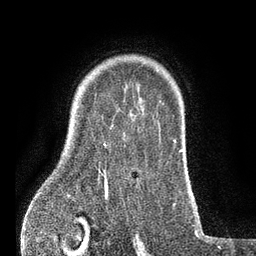
Breast MRI (dynamic contrast-enhanced), one axial slice; position 62 of 80 along the scan axis; cropped to one breast; dynamic contrast-enhanced series, time point 2 of 7 at this slice position (early post-contrast); 3 T; TE 2.1 ms, TR 5 ms; 256 × 256 image matrix, field of view 160 × 160 mm. Female patient.
Annotated regions visible in this slice (semi-automatically segmented with operator editing):
- enhancing-tissue mask used for the functional tumour volume (all voxels passing the contrast-enhancement thresholds inside the analysis volume; usually the tumour): box from (x=103, y=114) to (x=131, y=173) px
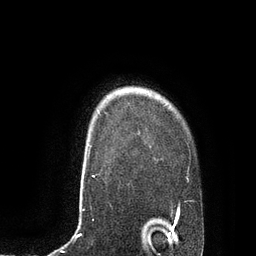
Breast MRI, one axial slice; cropped to one breast; dynamic contrast-enhanced series, time point 2 of 7 at this slice position (early post-contrast); 3 T; TE 2.1 ms, TR 4.4 ms; 256 × 256 image matrix. Female patient.
Annotated regions visible in this slice (semi-automatic segmentation, software-assisted and operator-edited):
- enhancing-tissue mask used for the functional tumour volume (all voxels passing the contrast-enhancement thresholds inside the analysis volume; usually the tumour): bounding box [x1, y1, x2, y2] px = [89, 145, 91, 147]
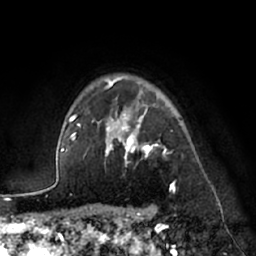
Breast MRI (dynamic contrast-enhanced), one axial slice. Slice 54 of 66 in the series (ordered by position). Cropped to one breast. Dynamic contrast-enhanced series, time point 2 of 7 at this slice position (early post-contrast). 1.5 T. TE 3 ms, TR 6.2 ms. 2.4 mm slice thickness. 256 × 256 image matrix, field of view 170 × 170 mm. Female patient.
Structures marked on this image (semi-automatically segmented with operator editing):
- enhancing-tissue mask used for the functional tumour volume (all voxels passing the contrast-enhancement thresholds inside the analysis volume; usually the tumour): bounding box <105,76,175,190> (left, top, right, bottom; pixels)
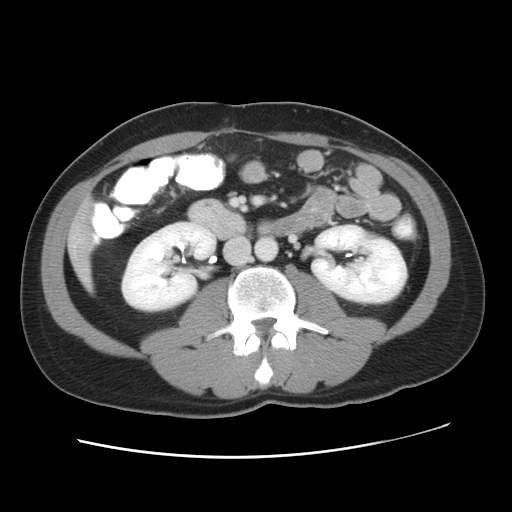
Contrast-enhanced abdominal CT, one axial slice. Slice 15 of 49 in the series (ordered by position). Reconstruction kernel STANDARD. Intravenous contrast given. Soft-tissue window (W 400 / L 40 HU). 512 × 512 image matrix, field of view 363 × 363 mm. From the clinical record (not read from this slice): patient: male, age 41 years at operation; diagnosis: colorectal cancer liver metastases, imaged before liver resection; multiple liver metastases: yes; largest metastasis: 0.7 cm; chemotherapy before resection: yes.
Annotated regions visible in this slice (expert manual segmentation):
- liver: bounding box [x1, y1, x2, y2] px = [69, 205, 92, 287]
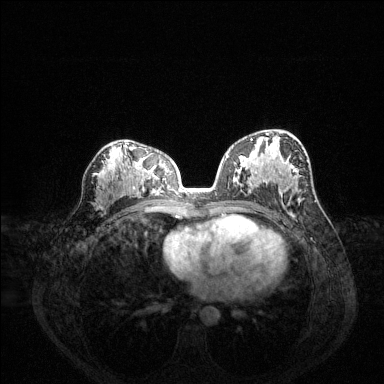
Breast MRI (dynamic contrast-enhanced), one axial slice; slice 79 of 144 in the series (ordered by position); dynamic contrast-enhanced series, time point 2 of 6 at this slice position (early post-contrast); 1.5 T; TE 1.6 ms, TR 4.6 ms; 1.2 mm slice thickness; 384 × 384 image matrix. Female patient.
Outlined on this slice (semi-automatically segmented with operator editing):
- enhancing-tissue mask used for the functional tumour volume (all voxels passing the contrast-enhancement thresholds inside the analysis volume; usually the tumour): box from (x=251, y=138) to (x=296, y=183) px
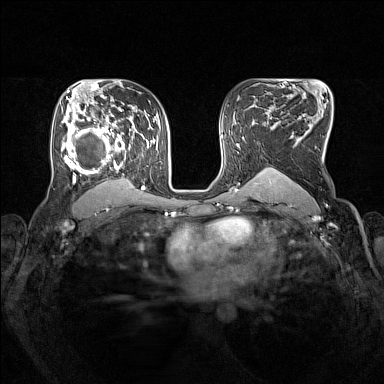
Breast MRI (dynamic contrast-enhanced), one axial slice. Position 98 of 160 along the scan axis. Dynamic contrast-enhanced series, time point 2 of 7 at this slice position (early post-contrast). 1.5 T. TE 1.8 ms, TR 5 ms. 1 mm slice thickness. 384 × 384 image matrix, field of view 330 × 330 mm. Female patient.
Outlined on this slice (semi-automatically segmented with operator editing):
- enhancing-tissue mask used for the functional tumour volume (all voxels passing the contrast-enhancement thresholds inside the analysis volume; usually the tumour): box from (x=61, y=105) to (x=153, y=193) px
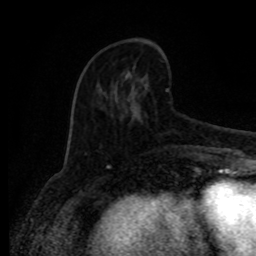
Breast MRI (dynamic contrast-enhanced), one axial slice. Position 32 of 80 along the scan axis. Cropped to one breast. Dynamic contrast-enhanced series, time point 2 of 8 at this slice position (early post-contrast). 1.5 T. TE 4.2 ms, TR 7 ms. 2 mm slice thickness. 256 × 256 image matrix, field of view 165 × 165 mm. Female patient.
Structures marked on this image (semi-automatically segmented with operator editing):
- enhancing-tissue mask used for the functional tumour volume (all voxels passing the contrast-enhancement thresholds inside the analysis volume; usually the tumour): bounding box (x1, y1, x2, y2) in pixels: (102, 67, 169, 109)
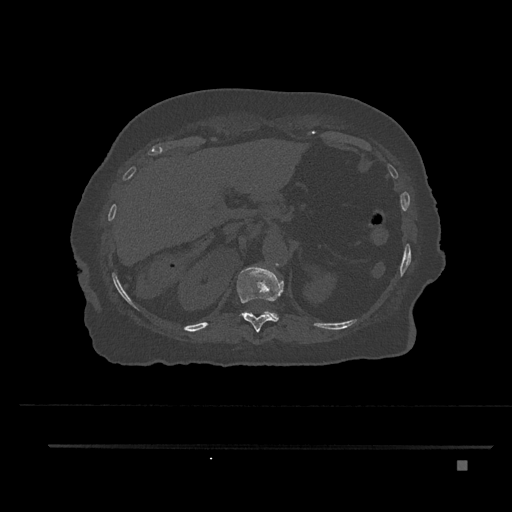
CT including the spine, one axial slice; slice 303 of 797 in the series (ordered by position); 120 kVp; bone window (W 1800 / L 400 HU); 0.5 mm slice thickness; 512 × 512 image matrix, field of view 437 × 437 mm. Patient: female, 76 years. Case-level facts recorded for this patient, not image findings: primary cancer: lung.
Annotated regions visible in this slice (semi-automatically segmented with operator editing):
- T11 vertebra: bounding box (x1, y1, x2, y2) in pixels: (237, 265, 284, 332)
- T12 vertebra: (262, 311, 279, 320)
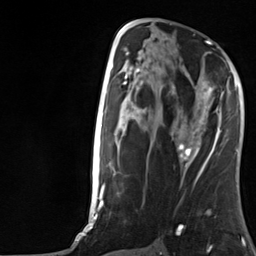
Breast MRI, one axial slice; slice 67 of 124 in the series (ordered by position); cropped to one breast; dynamic contrast-enhanced series, time point 2 of 7 at this slice position (early post-contrast); 3 T; TE 1.8 ms, TR 4.7 ms; 1.3 mm slice thickness; 256 × 256 image matrix, field of view 150 × 150 mm. Female patient.
Annotated regions visible in this slice (semi-automatically segmented with operator editing):
- enhancing-tissue mask used for the functional tumour volume (all voxels passing the contrast-enhancement thresholds inside the analysis volume; usually the tumour): box from (x=178, y=78) to (x=223, y=157) px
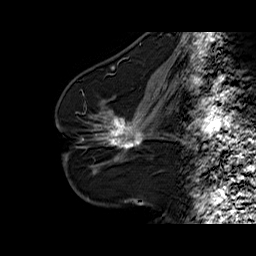
Breast MRI (dynamic contrast-enhanced), one sagittal slice. Slice 31 of 60 in the series (ordered by position). Dynamic contrast-enhanced series, time point 2 of 6 at this slice position (early post-contrast). 1.5 T. TE 6.3 ms, TR 32.5 ms. 4 mm slice thickness. 256 × 256 image matrix. Female patient. Case-level facts recorded for this patient, not image findings: setting: breast cancer imaged before/during neoadjuvant chemotherapy; receptor status: HR-positive, HER2-negative.
Structures marked on this image (semi-automatically segmented with operator editing):
- analysis volume of interest (the breast-tissue region the enhancement analysis was run in; not a lesion): box from (x=94, y=103) to (x=161, y=164) px
- tumour enhancement mask (voxels above the 100 % enhancement threshold inside the analysis volume of interest): (x=108, y=111)–(x=142, y=150)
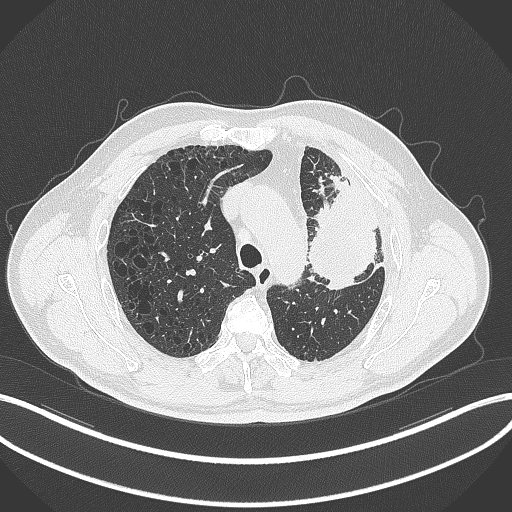
Chest CT, one axial slice; slice 232 of 297 in the series (ordered by position); reconstruction kernel B70f; lung window (W 1500 / L -600 HU); 1 mm slice thickness; 512 × 512 image matrix. Patient: male, 68 years. From the clinical record (not read from this slice): clinical TNM (as recorded): T3 N3 M1.
Structures marked on this image (rectangle marked by the reading radiologist):
- lung tumour (recorded histology: adenocarcinoma): box from (x=297, y=157) to (x=396, y=297) px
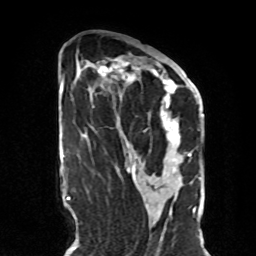
Breast MRI, one axial slice. Position 39 of 70 along the scan axis. Cropped to one breast. Dynamic contrast-enhanced series, time point 2 of 8 at this slice position (early post-contrast). 1.5 T. TE 4.2 ms, TR 7 ms. 2.3 mm slice thickness. 256 × 256 image matrix, field of view 190 × 190 mm. Female patient.
Structures marked on this image (semi-automatic segmentation, software-assisted and operator-edited):
- enhancing-tissue mask used for the functional tumour volume (all voxels passing the contrast-enhancement thresholds inside the analysis volume; usually the tumour): bounding box <92,58,190,170> (left, top, right, bottom; pixels)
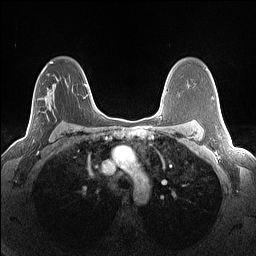
Breast MRI (dynamic contrast-enhanced), one axial slice. Position 89 of 160 along the scan axis. Dynamic contrast-enhanced series, time point 2 of 7 at this slice position (early post-contrast). 1.5 T. TE 1.4 ms, TR 5 ms. 1.3 mm slice thickness. 256 × 256 image matrix, field of view 300 × 300 mm. Female patient.
Annotated regions visible in this slice (semi-automatic segmentation, software-assisted and operator-edited):
- enhancing-tissue mask used for the functional tumour volume (all voxels passing the contrast-enhancement thresholds inside the analysis volume; usually the tumour): bounding box (x1, y1, x2, y2) in pixels: (32, 68, 68, 144)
______________________________
● **Directions**
The lines above from the line with "67, 169, 109)" through the line with "- T12 vertebra: (262, 311, 279, 320)" are to be given again word for word, with no pictures among them.

● **Answer space**
- enhancing-tissue mask used for the functional tumour volume (all voxels passing the contrast-enhancement thresholds inside the analysis volume; usually the tumour): bounding box (x1, y1, x2, y2) in pixels: (102, 67, 169, 109)
CT including the spine, one axial slice; slice 303 of 797 in the series (ordered by position); 120 kVp; bone window (W 1800 / L 400 HU); 0.5 mm slice thickness; 512 × 512 image matrix, field of view 437 × 437 mm. Patient: female, 76 years. Case-level facts recorded for this patient, not image findings: primary cancer: lung.
Annotated regions visible in this slice (semi-automatically segmented with operator editing):
- T11 vertebra: bounding box (x1, y1, x2, y2) in pixels: (237, 265, 284, 332)
- T12 vertebra: (262, 311, 279, 320)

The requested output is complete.